いろいろな材料が積み重なった動きとみられるが、米CPIが弱含んだタイミングで2日連続で政府日銀が介入の動きをみせて市場に強烈なパンチを浴びせたことがきっかけとなった。その後は、トランプ発言、バイデンの出馬撤退などが円買い材料にみられた。また、日本側からは、河野デジタル相や自民党の茂木幹事長などから円安に強い懸念が示され、日銀に利上げへの圧力をかけたことも大きな材料だった。
さらに、世界的に株式市場が崩れていることもリスク回避の円買いにつながった。これまで相場をけん引してきた米半導体株などが急反落する事態となり、日経平均も一日で一時1300円超の下落となった。中国の成長鈍化も不透明感を広げ、銅相場や原油などの商品市況が下落した。
市場ではこれまでの円キャリー取引の巻き戻しが強まったとの見方も出ている。ただ、投機筋の動向をみると、新規の円買いポジション形成の動きもみられている。

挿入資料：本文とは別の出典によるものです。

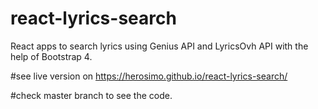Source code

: # react-lyrics-search
React apps to search lyrics using Genius API and LyricsOvh API with the help of Bootstrap 4.

#see live version on https://herosimo.github.io/react-lyrics-search/

#check master branch to see the code.
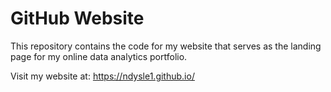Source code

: # GitHub Website
This repository contains the code for my website that serves as the landing page for my online data analytics portfolio.

Visit my website at: https://ndysle1.github.io/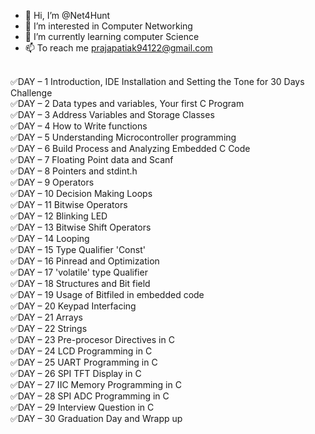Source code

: - 👋 Hi, I’m @Net4Hunt
- 👀 I’m interested in Computer Networking
- 🌱 I’m currently learning computer Science
- 📫 To reach me prajapatiak94122@gmail.com

<!---
Net4Hunt/Neo is a ✨ special ✨ repository because its `README.md` (this file) appears on your GitHub profile.
You can click the Preview link to take a look at your changes.
--->
<br>✅DAY – 1   Introduction, IDE Installation and Setting the Tone for 30 Days Challenge
<br>✅DAY – 2  Data types and variables, Your first C Program
<br>✅DAY – 3   Address Variables and Storage Classes
<br>✅DAY – 4  How to Write functions
<br>✅DAY – 5  Understanding Microcontroller programming
<br>✅DAY – 6  Build Process and Analyzing Embedded C Code
<br>✅DAY – 7  Floating Point data and Scanf
<br>✅DAY – 8  Pointers and stdint.h
<br>✅DAY – 9  Operators
<br>✅DAY – 10   Decision Making Loops
<br>✅DAY – 11   Bitwise Operators
<br>✅DAY – 12   Blinking LED
<br>✅DAY – 13  Bitwise Shift Operators
<br>✅DAY – 14  Looping
<br>✅DAY – 15  Type Qualifier 'Const'
<br>✅DAY – 16   Pinread and Optimization
<br>✅DAY – 17  'volatile' type Qualifier
<br>✅DAY – 18   Structures and Bit field
<br>✅DAY – 19  Usage of Bitfiled in embedded code
<br>✅DAY – 20  Keypad Interfacing
<br>✅DAY – 21 Arrays
<br>✅DAY – 22  Strings
<br>✅DAY – 23  Pre-procesor Directives in C
<br>✅DAY – 24  LCD Programming in C
<br>✅DAY – 25  UART Programming in C
<br>✅DAY – 26  SPI TFT Display in C
<br>✅DAY – 27  IIC  Memory Programming in C
<br>✅DAY – 28  SPI ADC Programming in C
<br>✅DAY – 29  Interview Question in C
<br>✅DAY – 30  Graduation Day and Wrapp up

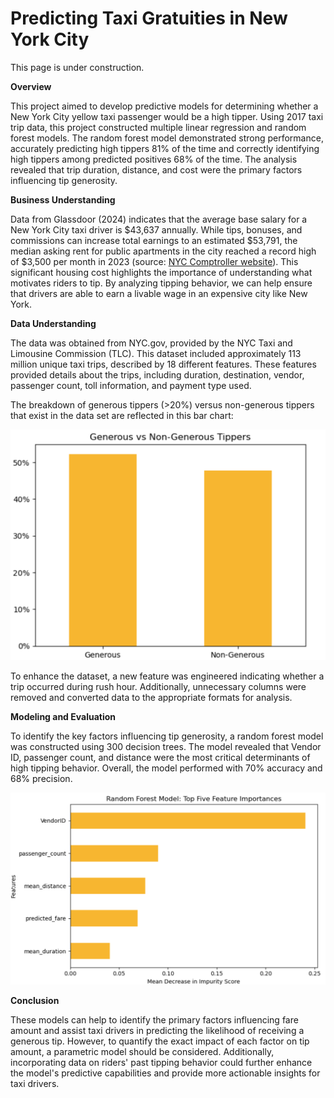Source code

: # Predicting Taxi Gratuities in New York City
This page is under construction.

**Overview**

This project aimed to develop predictive models for determining whether a New York City yellow taxi passenger would be a high tipper. Using 2017 taxi trip data, this project constructed multiple linear regression and random forest models. The random forest model demonstrated strong performance, accurately predicting high tippers 81% of the time and correctly identifying high tippers among predicted positives 68% of the time. The analysis revealed that trip duration, distance, and cost were the primary factors influencing tip generosity.

**Business Understanding**

Data from Glassdoor (2024) indicates that the average base salary for a New York City taxi driver is $43,637 annually. While tips, bonuses, and commissions can increase total earnings to an estimated $53,791, the median asking rent for public apartments in the city reached a record high of $3,500 per month in 2023 (source: [NYC Comptroller website](https://comptroller.nyc.gov/reports/spotlight-new-york-citys-rental-housing-market/#:~:text=As%20has%20been%20noted%20in,household%20income%20level%20in%202022.)). This significant housing cost highlights the importance of understanding what motivates riders to tip. By analyzing tipping behavior, we can help ensure that drivers are able to earn a livable wage in an expensive city like New York.

**Data Understanding**

The data was obtained from NYC.gov, provided by the NYC Taxi and Limousine Commission (TLC). This dataset included approximately 113 million unique taxi trips, described by 18 different features. These features provided details about the trips, including duration, destination, vendor, passenger count, toll information, and payment type used.

The breakdown of generous tippers (>20%) versus non-generous tippers that exist in the data set are reflected in this bar chart:

<p align="center">
  <img src="images/bar_chart_generoustippers.png" width="600">
</p>

To enhance the dataset, a new feature was engineered indicating whether a trip occurred during rush hour. Additionally, unnecessary columns were removed and converted data to the appropriate formats for analysis.

**Modeling and Evaluation**

To identify the key factors influencing tip generosity, a random forest model was constructed using 300 decision trees. The model revealed that Vendor ID, passenger count, and distance were the most critical determinants of high tipping behavior. Overall, the model performed with 70% accuracy and 68% precision. 

<p align="center">
  <img src="images/rf_top5feat.png" width="800">
</p>

**Conclusion**

These models can help to identify the primary factors influencing fare amount and assist taxi drivers in predicting the likelihood of receiving a generous tip. However, to quantify the exact impact of each factor on tip amount, a parametric model should be considered. Additionally, incorporating data on riders' past tipping behavior could further enhance the model's predictive capabilities and provide more actionable insights for taxi drivers.
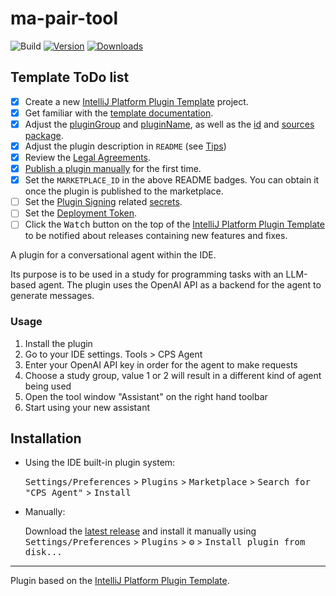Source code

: # ma-pair-tool

![Build](https://github.com/Sieff/ma-pair-tool/workflows/Build/badge.svg)
[![Version](https://img.shields.io/jetbrains/plugin/v/25434-cps-agent.svg)](https://plugins.jetbrains.com/plugin/MARKETPLACE_ID)
[![Downloads](https://img.shields.io/jetbrains/plugin/d/MARKETPLACE_ID.svg)](https://plugins.jetbrains.com/plugin/25434-cps-agent)

## Template ToDo list
- [x] Create a new [IntelliJ Platform Plugin Template][template] project.
- [x] Get familiar with the [template documentation][template].
- [x] Adjust the [pluginGroup](./gradle.properties) and [pluginName](./gradle.properties), as well as the [id](./src/main/resources/META-INF/plugin.xml) and [sources package](./src/main/kotlin).
- [x] Adjust the plugin description in `README` (see [Tips][docs:plugin-description])
- [x] Review the [Legal Agreements](https://plugins.jetbrains.com/docs/marketplace/legal-agreements.html?from=IJPluginTemplate).
- [x] [Publish a plugin manually](https://plugins.jetbrains.com/docs/intellij/publishing-plugin.html?from=IJPluginTemplate) for the first time.
- [x] Set the `MARKETPLACE_ID` in the above README badges. You can obtain it once the plugin is published to the marketplace.
- [ ] Set the [Plugin Signing](https://plugins.jetbrains.com/docs/intellij/plugin-signing.html?from=IJPluginTemplate) related [secrets](https://github.com/JetBrains/intellij-platform-plugin-template#environment-variables).
- [ ] Set the [Deployment Token](https://plugins.jetbrains.com/docs/marketplace/plugin-upload.html?from=IJPluginTemplate).
- [ ] Click the <kbd>Watch</kbd> button on the top of the [IntelliJ Platform Plugin Template][template] to be notified about releases containing new features and fixes.

<!-- Plugin description -->
A plugin for a conversational agent within the IDE.

Its purpose is to be used in a study for programming tasks with an LLM-based agent.
The plugin uses the OpenAI API as a backend for the agent to generate messages.

<h3>Usage</h3>
<ol type="1">
    <li>Install the plugin</li>
    <li>Go to your IDE settings. Tools > CPS Agent</li>
    <li>Enter your OpenAI API key in order for the agent to make requests</li>
    <li>Choose a study group, value 1 or 2 will result in a different kind of agent being used</li>
    <li>Open the tool window "Assistant" on the right hand toolbar</li>
    <li>Start using your new assistant</li>
</ol>
<!-- Plugin description end -->

## Installation

- Using the IDE built-in plugin system:
  
  <kbd>Settings/Preferences</kbd> > <kbd>Plugins</kbd> > <kbd>Marketplace</kbd> > <kbd>Search for "CPS Agent"</kbd> >
  <kbd>Install</kbd>
  
- Manually:

  Download the [latest release](https://github.com/Sieff/ma-pair-tool/releases/latest) and install it manually using
  <kbd>Settings/Preferences</kbd> > <kbd>Plugins</kbd> > <kbd>⚙️</kbd> > <kbd>Install plugin from disk...</kbd>


---
Plugin based on the [IntelliJ Platform Plugin Template][template].

[template]: https://github.com/JetBrains/intellij-platform-plugin-template
[docs:plugin-description]: https://plugins.jetbrains.com/docs/intellij/plugin-user-experience.html#plugin-description-and-presentation

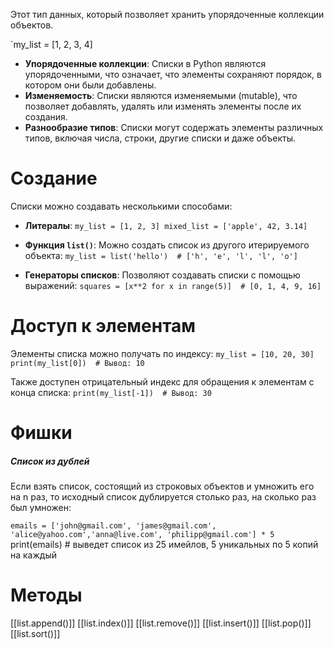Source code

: 
Этот тип данных, который позволяет хранить упорядоченные коллекции объектов.

`my_list = [1, 2, 3, 4]

- **Упорядоченные коллекции**: Списки в Python являются упорядоченными, что означает, что элементы сохраняют порядок, в котором они были добавлены.
- **Изменяемость**: Списки являются изменяемыми (mutable), что позволяет добавлять, удалять или изменять элементы после их создания.
- **Разнообразие типов**: Списки могут содержать элементы различных типов, включая числа, строки, другие списки и даже объекты.

# Создание

Списки можно создавать несколькими способами:

- **Литералы**:
    `my_list = [1, 2, 3] mixed_list = ['apple', 42, 3.14]`

- **Функция `list()`**: Можно создать список из другого итерируемого объекта:
    `my_list = list('hello')  # ['h', 'e', 'l', 'l', 'o']`

- **Генераторы списков**: Позволяют создавать списки с помощью выражений:
    `squares = [x**2 for x in range(5)]  # [0, 1, 4, 9, 16]`

# Доступ к элементам

Элементы списка можно получать по индексу:
`my_list = [10, 20, 30] print(my_list[0])  # Вывод: 10`

Также доступен отрицательный индекс для обращения к элементам с конца списка:
`print(my_list[-1])  # Вывод: 30`

# Фишки

##### Список из дублей

Если взять список, состоящий из строковых объектов и умножить его на n раз, то исходный список дублируется столько раз, на сколько раз был умножен:

`emails = ['john@gmail.com', 'james@gmail.com', 'alice@yahoo.com','anna@live.com', 'philipp@gmail.com'] * 5
`print(emails) # выведет список из 25 имейлов, 5 уникальных по 5 копий на каждый

# Методы

[[list.append()]]
[[list.index()]]
[[list.remove()]]
[[list.insert()]]
[[list.pop()]]
[[list.sort()]]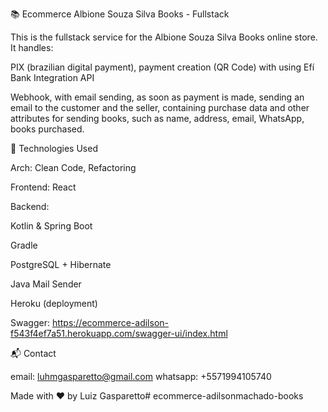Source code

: 📚 Ecommerce Albione Souza Silva Books - Fullstack

This is the fullstack service for the Albione Souza Silva Books online store. It handles:

PIX (brazilian digital payment), payment creation (QR Code) with using Efí Bank Integration API

Webhook, with email sending, as soon as payment is made, sending an email to the customer and the seller, containing purchase data and other attributes for sending books, such as name, address, email, WhatsApp, books purchased.


🚀 Technologies Used

Arch: Clean Code, Refactoring

Frontend: React

Backend:

Kotlin & Spring Boot

Gradle

PostgreSQL + Hibernate

Java Mail Sender

Heroku (deployment)

Swagger: https://ecommerce-adilson-f543f4ef7a51.herokuapp.com/swagger-ui/index.html

📬 Contact

email: luhmgasparetto@gmail.com
whatsapp: +5571994105740

Made with ❤️ by Luiz Gasparetto# ecommerce-adilsonmachado-books
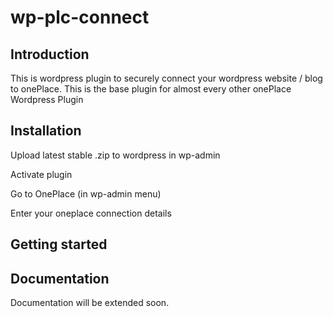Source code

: # wp-plc-connect

## Introduction

This is wordpress plugin to securely connect your wordpress website / blog
to onePlace. This is the base plugin for almost every other onePlace Wordpress Plugin

## Installation

Upload latest stable .zip to wordpress in wp-admin

Activate plugin

Go to OnePlace (in wp-admin menu)

Enter your oneplace connection details

## Getting started

## Documentation

Documentation will be extended soon.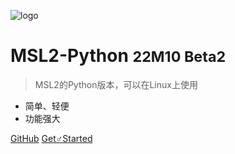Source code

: ![logo](logo.png)

# MSL2-Python <small>22M10 Beta2</small>

> MSL2的Python版本，可以在Linux上使用

- 简单、轻便
- 功能强大

[GitHub](https://github.com/NTFS2020/MSL2-Python)
[Get♂Started](README)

円安ポジションの調整と円高ポジションの新規作成となると、次第に短期的な円買いポジションが蓄積する面も指摘されている。
昨日は第2四半期の米GDP速報値が発表され、前期比年率+2.8%と市場予想+2.0%を上回った。前回の+1.4%からは倍のペースで成長したことになる。消費の好調さが米経済を支えていた。これを受けて、ドル円は一時154円台まで急速に買い戻された。
きょうは6月の米個人所得・支出、PCEデフレータが発表される。インフレ指標として注目されるPCEデフレータの予想は前年比+2.4%と前回の+2.6%から伸びが鈍化する見込み。コアデフレータは前年比+2.5%と前回の+2.6%から若干の伸び鈍化が見込まれている。結果を確認しつつ、市場の反応を確認したいところだ。
週末調整が加わり、来週の31日には日銀決定会合と米FOMCを控えており、なかなか一方向への動きにはなりにくいものとみられる。ただ、反応の大きさをみることで、ドル円相場の偏りを知るヒントにはなりそうだ。